Bengaluru: India’s largest online retailer Flipkart is showing early but clear signs of sustaining the turnaround that began with its win over arch-rival Amazon India during the Big Billion Day (BBD) sale in October, belying predictions of many investors and analysts who thought Amazon may run away with India’s $14-15 billion e-commerce market.
Flipkart Internet Pvt. Ltd pulled in gross sales of more than Rs2,600 crore in both December and January on the back of bumper sales of smartphones, said two people familiar with the matter. Amazon (Amazon Seller Services Pvt. Ltd) generated gross sales of roughly Rs2,300 crore, on average, in these months, said two other people familiar with Amazon’s numbers. If sales at Flipkart’s fashion units Myntra and Jabong are included, the company is far ahead of Amazon. Gross sales reflect the value of goods sold on the site, before product returns.
Monthly sales at Flipkart over the past two months have increased sharply from the Rs2,000 crore levels they hovered around in the months before BBD. Amazon had overtaken Flipkart in terms of gross sales (on a standalone basis) in at least two months before the BBD.
“As a policy, we do not comment on sale numbers. However, as a market leader, we continue to grow the e-commerce market in India through India-centric innovations and by continuously improving customer experience. We are focused on delighting our customers across the length and breadth of the country by bringing the best selection of quality brands and products at affordable price points,” said a Flipkart spokeswoman in response to queries from Mint.
Amazon didn’t respond to an email seeking comment.
Flipkart’s performance sets it up for a much-needed fund raising, which had looked improbable last year given Amazon’s ascent and a series of markdowns by its own investors.
Mint reported in October that encouraged by its BBD win, the company will hit the market to raise $500 million to $1 billion.
Equally significantly, the strength in sales indicates that Flipkart is capable of holding on to market leadership and that it is gradually returning to its peak of 2014, when it set the standards in India’s e-commerce market despite the presence of Amazon.
The revival in sales at the online retailer has been driven by its new chief executive officer Kalyan Krishnamurthy, who replaced Binny Bansal last month.
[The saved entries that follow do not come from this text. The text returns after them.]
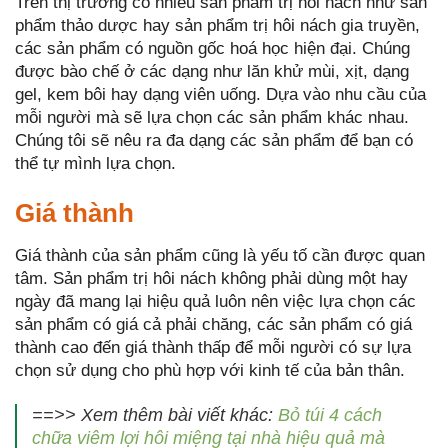
Trên thị trường có nhiều sản phẩm trị hôi nách như sản
phẩm thảo dược hay sản phẩm trị hôi nách gia truyền,
các sản phẩm có nguồn gốc hoá học hiện đại. Chúng
được bào chế ở các dạng như lăn khử mùi, xịt, dạng
gel, kem bôi hay dạng viên uống. Dựa vào nhu cầu của
mỗi người mà sẽ lựa chọn các sản phẩm khác nhau.
Chúng tôi sẽ nêu ra đa dạng các sản phẩm để bạn có
thể tự mình lựa chọn.
Giá thành
Giá thành của sản phẩm cũng là yếu tố cần được quan
tâm. Sản phẩm trị hôi nách không phải dùng một hay
ngày đã mang lại hiệu quả luôn nên việc lựa chọn các
sản phẩm có giá cả phải chăng, các sản phẩm có giá
thành cao đến giá thành thấp để mỗi người có sự lựa
chọn sử dụng cho phù hợp với kinh tế của bản thân.
==>> Xem thêm bài viết khác:
Bỏ túi 4 cách
chữa viêm lợi hôi miệng tại nhà hiệu quả mà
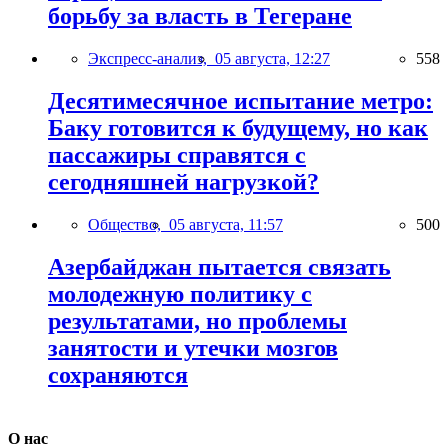
борьбу за власть в Тегеране
Экспресс-анализ,
05 августа, 12:27
558
Десятимесячное испытание метро:
Баку готовится к будущему, но как
пассажиры справятся с
сегодняшней нагрузкой?
Общество,
05 августа, 11:57
500
Азербайджан пытается связать
молодежную политику с
результатами, но проблемы
занятости и утечки мозгов
сохраняются
О нас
Krishnamurthy had been running much of the company since he rejoined Flipkart in June 2016 from the company’s largest investor Tiger Global Management in a vaguely defined role of head—category design organization. He was the architect of the company’s BBD win over Amazon and was rewarded by the board led by Lee Fixel, his former boss at Tiger and the most influential voice at Flipkart.
The key to Flipkart’s turnaround has been its successful effort to reclaim the smartphone category, which accounts for more than half of all online retail in India. Flipkart had changed the face of retail in India in 2014 by expanding the market through the introduction of high-quality low-cost smartphone brands such as Xiaomi and Motorola. These brands which were exclusive to Flipkart then shifted loyalties to Amazon, giving the latter the platform to mount its title challenge. Since Krishnamurthy returned to the company, he made winning back smartphone brands Flipkart’s No.1 priority.
The company’s improved performance isn’t just restricted to smartphones. Over the past three months, Flipkart has seen higher sales in large appliances and fashion compared with pre-BBD levels, the first two people cited above said. In early December, Flipkart also launched a private label called SmartBuy in mobile accessories. Though the business is small, Flipkart expects it to pick up.
Apart from the Flipkart-Amazon battle, investors are anxiously watching the evolution of India’s online retail market. E-commerce executives and investors were shocked last year as online sales barely budged from the level of roughly $14 billion in 2015, dashing hopes of an $80-100 billion market by 2020. This year the market is expected to bounce back, aided by the expansion of 4G services, though all bets are off after the worrying stagnation in 2016.